■ **WHAT IS ASKED**: Rewrite every line of the records below as a numbered list, skipping any blank lines. Leave the pictures out of your answer.

[Dataset entries]
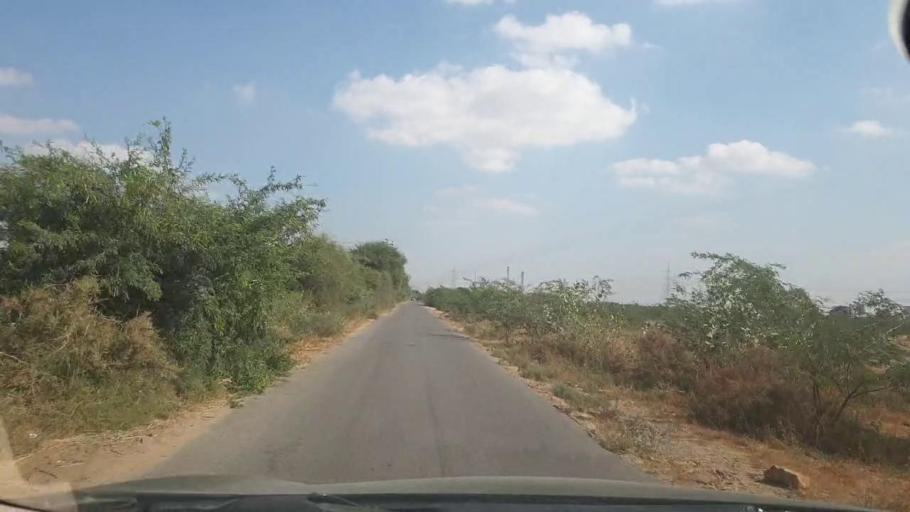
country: PK
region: Sindh
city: Malir Cantonment
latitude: 25.0177
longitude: 67.3576
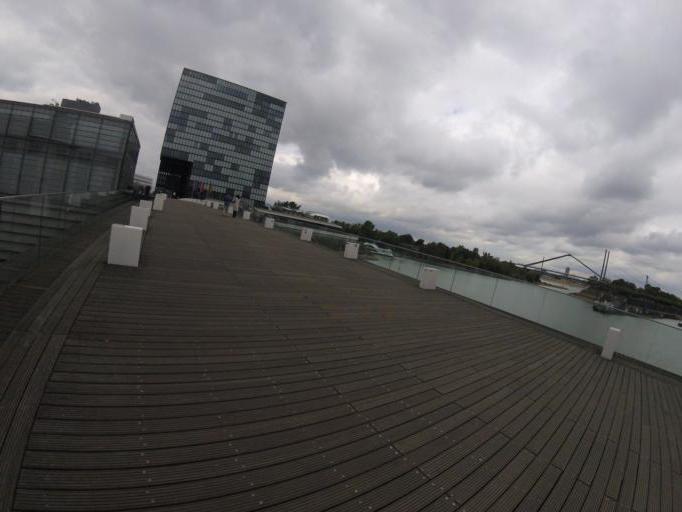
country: DE
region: North Rhine-Westphalia
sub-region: Regierungsbezirk Dusseldorf
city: Dusseldorf
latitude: 51.2155
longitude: 6.7542
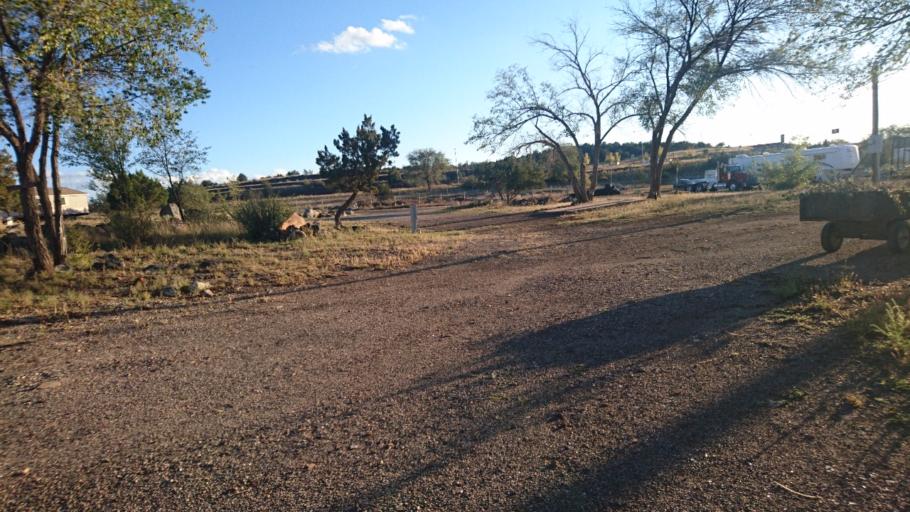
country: US
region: Arizona
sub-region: Coconino County
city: Williams
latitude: 35.2213
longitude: -112.4923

■ **EXERCISE RESULT**:
1. country: PK
2. region: Sindh
3. city: Malir Cantonment
4. latitude: 25.0177
5. longitude: 67.3576
6. country: DE
7. region: North Rhine-Westphalia
8. sub-region: Regierungsbezirk Dusseldorf
9. city: Dusseldorf
10. latitude: 51.2155
11. longitude: 6.7542
12. country: US
13. region: Arizona
14. sub-region: Coconino County
15. city: Williams
16. latitude: 35.2213
17. longitude: -112.4923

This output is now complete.